_Exercise directions:_
Using the Maple Grove Transit text below, answer each question:
(a) In what month and year did Maple Grove Transit begin operations?
(b) How many parking stalls does the structure at the Maple Grove Transit Station contain?
(c) Which company operates the intercity bus services at the station?

_Text passage:_
========================================================================

Maple Grove Transit is a suburban public transit provider in the Minneapolis – Saint Paul metropolitan area of Minnesota serving the city of Maple Grove. The service currently operates 5 express routes from Maple Grove to Downtown Minneapolis in the morning and return from Minneapolis to Maple Grove in the afternoon. An additional express route runs between the municipality and the University of Minnesota. One feeder route with timed transfers also connects with the Downtown express routes. Local flex service is provided by the agency, as well.

Maple Grove Transit is one of several "opt-out" public transit operations in the Twin Cities region which run their own services rather than rely on the area's primary provider, Metro Transit. MGT began operations in June 1990.

Maple Grove Transit Station

The Maple Grove Transit Station serves as the primary hub for the Maple Grove Transit System. The station opened for service in December 2003 and contains a 926 stall parking structure, bike lockers and racks and an indoor waiting area with restrooms and a drinking fountain. As of June 2022, the station serves Maple Grove Transit routes 781 and 789, as well as intercity bus services operated by Jefferson Lines.

========================================================================

_Supplied information:_
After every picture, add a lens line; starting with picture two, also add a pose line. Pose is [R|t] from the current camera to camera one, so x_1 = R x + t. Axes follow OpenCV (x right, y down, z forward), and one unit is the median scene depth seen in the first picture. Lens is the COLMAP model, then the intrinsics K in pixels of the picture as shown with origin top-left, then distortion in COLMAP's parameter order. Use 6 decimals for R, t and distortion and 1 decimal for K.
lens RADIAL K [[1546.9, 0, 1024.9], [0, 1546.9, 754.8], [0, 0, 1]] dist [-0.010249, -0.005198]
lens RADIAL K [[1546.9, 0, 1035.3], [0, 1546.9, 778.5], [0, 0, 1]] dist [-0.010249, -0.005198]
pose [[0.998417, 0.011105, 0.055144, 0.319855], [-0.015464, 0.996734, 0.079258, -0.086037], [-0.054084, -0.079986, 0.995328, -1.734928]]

========================================================================

_Response:_
(a) June 1990
(b) 926
(c) Jefferson Lines